START RAW DATA
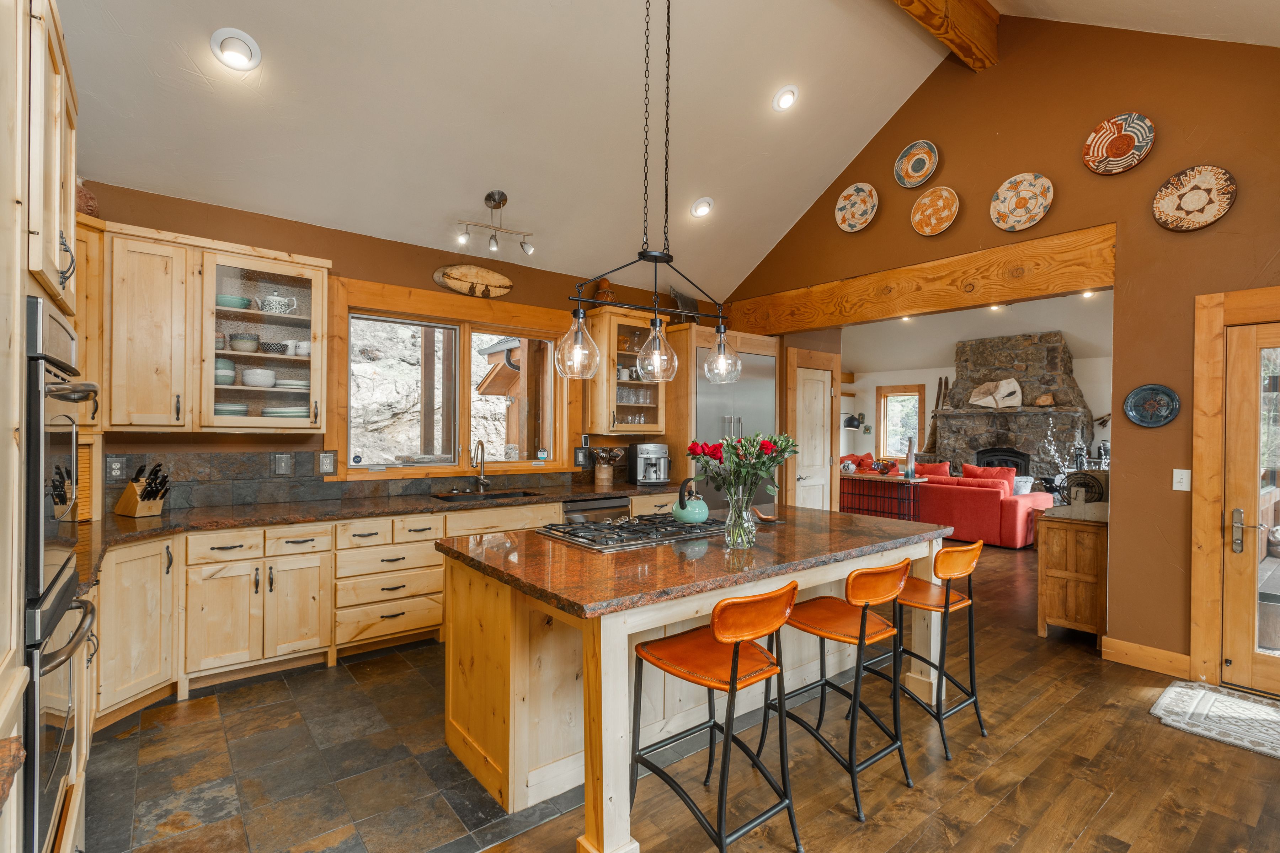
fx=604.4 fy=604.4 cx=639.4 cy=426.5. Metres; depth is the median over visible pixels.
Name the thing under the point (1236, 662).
glass door
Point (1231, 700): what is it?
door mat
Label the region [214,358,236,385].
bowl stack
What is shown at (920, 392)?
far window
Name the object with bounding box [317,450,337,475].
wall outlet
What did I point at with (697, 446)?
rose bouquet
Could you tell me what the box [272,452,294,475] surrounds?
light switch
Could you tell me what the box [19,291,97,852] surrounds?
double oven
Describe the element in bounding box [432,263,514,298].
plaque
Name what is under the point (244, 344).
bowl stack
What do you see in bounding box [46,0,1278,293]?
ceiling
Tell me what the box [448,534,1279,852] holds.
wood floor
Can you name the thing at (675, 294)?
sculpture
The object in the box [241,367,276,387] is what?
bowl stack
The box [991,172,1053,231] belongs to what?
decorative plate
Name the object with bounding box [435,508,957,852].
kitchen island
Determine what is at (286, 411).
plate stack
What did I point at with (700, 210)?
recessed light
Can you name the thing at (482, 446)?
faucet
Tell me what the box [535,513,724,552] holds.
gas cooktop
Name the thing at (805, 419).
door
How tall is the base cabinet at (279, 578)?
0.887 m
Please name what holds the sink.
in the countertop at (126, 526)
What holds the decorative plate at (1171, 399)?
attached to the right wall at (1243, 197)
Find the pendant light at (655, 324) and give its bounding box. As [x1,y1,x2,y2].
[557,0,740,388]
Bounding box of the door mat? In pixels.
[1149,679,1279,760]
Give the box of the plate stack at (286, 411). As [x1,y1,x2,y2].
[260,405,307,417]
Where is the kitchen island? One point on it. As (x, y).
(602, 640)
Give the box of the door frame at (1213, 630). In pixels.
[1189,286,1279,693]
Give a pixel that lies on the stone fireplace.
(1013, 359)
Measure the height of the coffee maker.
0.353 m
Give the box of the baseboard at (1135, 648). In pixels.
[1101,636,1192,679]
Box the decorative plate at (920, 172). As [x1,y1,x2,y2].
[893,140,938,187]
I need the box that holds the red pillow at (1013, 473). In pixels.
[961,464,1016,488]
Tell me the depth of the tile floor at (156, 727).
2.49 m
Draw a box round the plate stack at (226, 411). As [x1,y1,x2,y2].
[213,402,248,416]
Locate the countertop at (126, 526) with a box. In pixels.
[74,480,696,593]
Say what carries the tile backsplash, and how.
attached to the back wall at (429, 267)
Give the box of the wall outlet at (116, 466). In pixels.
[104,454,126,481]
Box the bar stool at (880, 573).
[755,556,915,821]
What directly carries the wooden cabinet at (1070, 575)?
on the wood floor at (1100, 814)
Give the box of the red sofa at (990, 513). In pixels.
[839,457,1052,549]
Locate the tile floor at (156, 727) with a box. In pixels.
[78,640,580,852]
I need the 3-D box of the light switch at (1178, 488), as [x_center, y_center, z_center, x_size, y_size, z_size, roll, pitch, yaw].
[3.126,0.307,3.486,0.016,0.120,0.075,0,0,-39]
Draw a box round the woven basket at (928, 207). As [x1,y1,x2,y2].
[909,185,959,235]
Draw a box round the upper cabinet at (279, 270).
[91,219,332,432]
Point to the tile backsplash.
(406, 488)
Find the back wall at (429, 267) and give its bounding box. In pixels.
[71,177,727,513]
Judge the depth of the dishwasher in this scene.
4.61 m
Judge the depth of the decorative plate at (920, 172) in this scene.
4.63 m
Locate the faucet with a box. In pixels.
[469,440,490,490]
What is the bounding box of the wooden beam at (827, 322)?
[727,221,1116,335]
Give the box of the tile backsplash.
[109,447,610,512]
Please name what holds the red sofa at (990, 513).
on the wood floor at (1100, 814)
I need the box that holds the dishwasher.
[562,496,630,523]
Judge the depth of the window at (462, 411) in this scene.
4.67 m
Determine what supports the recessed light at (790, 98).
in the ceiling at (477, 190)
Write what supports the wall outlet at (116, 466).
attached to the tile backsplash
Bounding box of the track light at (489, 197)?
[454,189,535,254]
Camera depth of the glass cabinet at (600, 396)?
5.24 m
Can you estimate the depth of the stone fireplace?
8.91 m
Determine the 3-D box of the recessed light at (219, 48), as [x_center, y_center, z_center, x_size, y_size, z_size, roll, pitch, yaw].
[-1.940,-1.807,2.907,0.203,0.109,0.208,0,0,31]
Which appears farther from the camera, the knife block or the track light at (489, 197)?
the track light at (489, 197)
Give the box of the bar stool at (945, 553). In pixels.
[866,538,987,761]
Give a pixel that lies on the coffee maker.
(645, 456)
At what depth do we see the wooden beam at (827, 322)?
4.53 m
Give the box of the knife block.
[113,462,171,516]
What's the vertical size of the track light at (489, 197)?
0.379 m
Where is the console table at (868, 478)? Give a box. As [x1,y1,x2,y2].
[839,471,925,519]
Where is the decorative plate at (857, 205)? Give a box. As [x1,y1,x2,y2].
[834,182,878,232]
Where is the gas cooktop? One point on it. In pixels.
(634, 531)
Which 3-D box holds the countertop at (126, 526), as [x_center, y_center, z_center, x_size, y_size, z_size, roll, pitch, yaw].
[-1.317,0.562,3.972,4.244,0.049,0.999,0,0,-39]
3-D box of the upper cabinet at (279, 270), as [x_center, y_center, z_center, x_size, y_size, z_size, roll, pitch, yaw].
[-2.591,-0.511,3.492,1.302,1.081,0.403,0,0,-39]
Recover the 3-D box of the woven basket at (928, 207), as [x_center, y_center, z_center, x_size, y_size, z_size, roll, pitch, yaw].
[2.200,-1.606,4.514,0.152,0.342,0.346,0,0,-39]
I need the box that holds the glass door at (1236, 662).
[1224,326,1279,704]
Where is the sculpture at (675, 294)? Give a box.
[668,285,699,323]
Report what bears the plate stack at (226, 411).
in the upper cabinet at (279, 270)
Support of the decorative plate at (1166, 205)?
attached to the right wall at (1243, 197)
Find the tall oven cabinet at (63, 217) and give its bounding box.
[0,0,84,852]
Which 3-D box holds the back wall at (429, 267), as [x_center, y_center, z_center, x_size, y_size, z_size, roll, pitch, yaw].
[-1.358,0.006,4.790,5.713,2.849,0.159,0,0,-39]
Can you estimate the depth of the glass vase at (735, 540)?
2.60 m
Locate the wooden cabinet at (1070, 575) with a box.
[1035,504,1108,644]
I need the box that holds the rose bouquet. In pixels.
[683,430,796,502]
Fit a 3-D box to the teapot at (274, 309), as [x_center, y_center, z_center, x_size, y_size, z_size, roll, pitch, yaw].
[-2.277,-0.767,3.796,0.217,0.145,0.155,0,0,-39]
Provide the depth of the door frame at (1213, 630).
3.36 m
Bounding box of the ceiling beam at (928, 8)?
[891,0,999,70]
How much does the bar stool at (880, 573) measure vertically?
0.917 m
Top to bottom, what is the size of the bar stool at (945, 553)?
0.918 m
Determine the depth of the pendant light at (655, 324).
2.79 m
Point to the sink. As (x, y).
(497, 496)
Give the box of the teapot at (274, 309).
[256,290,298,314]
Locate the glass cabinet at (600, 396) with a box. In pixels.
[584,305,665,433]
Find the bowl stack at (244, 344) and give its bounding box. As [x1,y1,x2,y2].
[229,333,259,352]
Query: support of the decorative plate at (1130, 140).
attached to the right wall at (1243, 197)
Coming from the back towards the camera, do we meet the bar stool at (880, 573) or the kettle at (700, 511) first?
the kettle at (700, 511)
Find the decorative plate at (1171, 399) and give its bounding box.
[1122,384,1180,427]
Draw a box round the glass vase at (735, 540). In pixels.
[722,482,757,549]
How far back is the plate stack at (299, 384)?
3.79 m
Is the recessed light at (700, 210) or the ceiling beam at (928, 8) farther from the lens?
the recessed light at (700, 210)
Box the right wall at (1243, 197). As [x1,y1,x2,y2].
[725,8,1279,684]
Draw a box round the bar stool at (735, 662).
[626,578,801,852]
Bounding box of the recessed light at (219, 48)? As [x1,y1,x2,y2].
[210,27,262,70]
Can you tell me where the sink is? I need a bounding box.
[432,488,541,503]
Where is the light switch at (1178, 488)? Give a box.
[1171,468,1190,490]
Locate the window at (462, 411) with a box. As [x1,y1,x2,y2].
[331,284,571,478]
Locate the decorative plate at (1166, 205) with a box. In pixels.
[1152,164,1236,230]
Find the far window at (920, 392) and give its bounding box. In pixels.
[875,383,927,460]
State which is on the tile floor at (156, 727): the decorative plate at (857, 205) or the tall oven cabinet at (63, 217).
the tall oven cabinet at (63, 217)
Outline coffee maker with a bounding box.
[627,442,670,485]
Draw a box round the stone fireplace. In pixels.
[934,332,1094,486]
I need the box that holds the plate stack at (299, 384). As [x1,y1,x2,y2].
[274,377,307,389]
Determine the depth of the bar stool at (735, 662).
1.99 m
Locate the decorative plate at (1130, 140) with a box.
[1082,113,1155,174]
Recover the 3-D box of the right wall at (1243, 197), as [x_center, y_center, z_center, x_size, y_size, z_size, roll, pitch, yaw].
[2.750,-0.746,4.063,0.149,4.376,5.877,0,0,-39]
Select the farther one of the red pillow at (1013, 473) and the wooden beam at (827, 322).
the red pillow at (1013, 473)
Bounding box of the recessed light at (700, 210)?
[690,196,714,218]
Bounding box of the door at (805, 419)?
[793,364,832,510]
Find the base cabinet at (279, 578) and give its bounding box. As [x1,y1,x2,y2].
[81,496,650,733]
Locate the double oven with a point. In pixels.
(71, 443)
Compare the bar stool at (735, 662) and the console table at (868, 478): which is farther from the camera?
the console table at (868, 478)
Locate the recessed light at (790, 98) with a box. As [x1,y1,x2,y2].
[772,84,798,110]
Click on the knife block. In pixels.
(126, 501)
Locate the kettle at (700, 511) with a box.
[671,476,709,522]
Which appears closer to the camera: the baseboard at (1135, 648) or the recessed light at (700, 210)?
the baseboard at (1135, 648)
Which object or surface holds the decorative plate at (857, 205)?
END RAW DATA
Please quote nothing but the lines from the line with "Locate the recessed" through the end of the data above, exactly as written, ends included.

◆ OUTPUT FOR THIS TASK:
Locate the recessed light at (790, 98) with a box. As [x1,y1,x2,y2].
[772,84,798,110]
Click on the knife block. In pixels.
(126, 501)
Locate the kettle at (700, 511) with a box.
[671,476,709,522]
Which appears closer to the camera: the baseboard at (1135, 648) or the recessed light at (700, 210)?
the baseboard at (1135, 648)
Which object or surface holds the decorative plate at (857, 205)?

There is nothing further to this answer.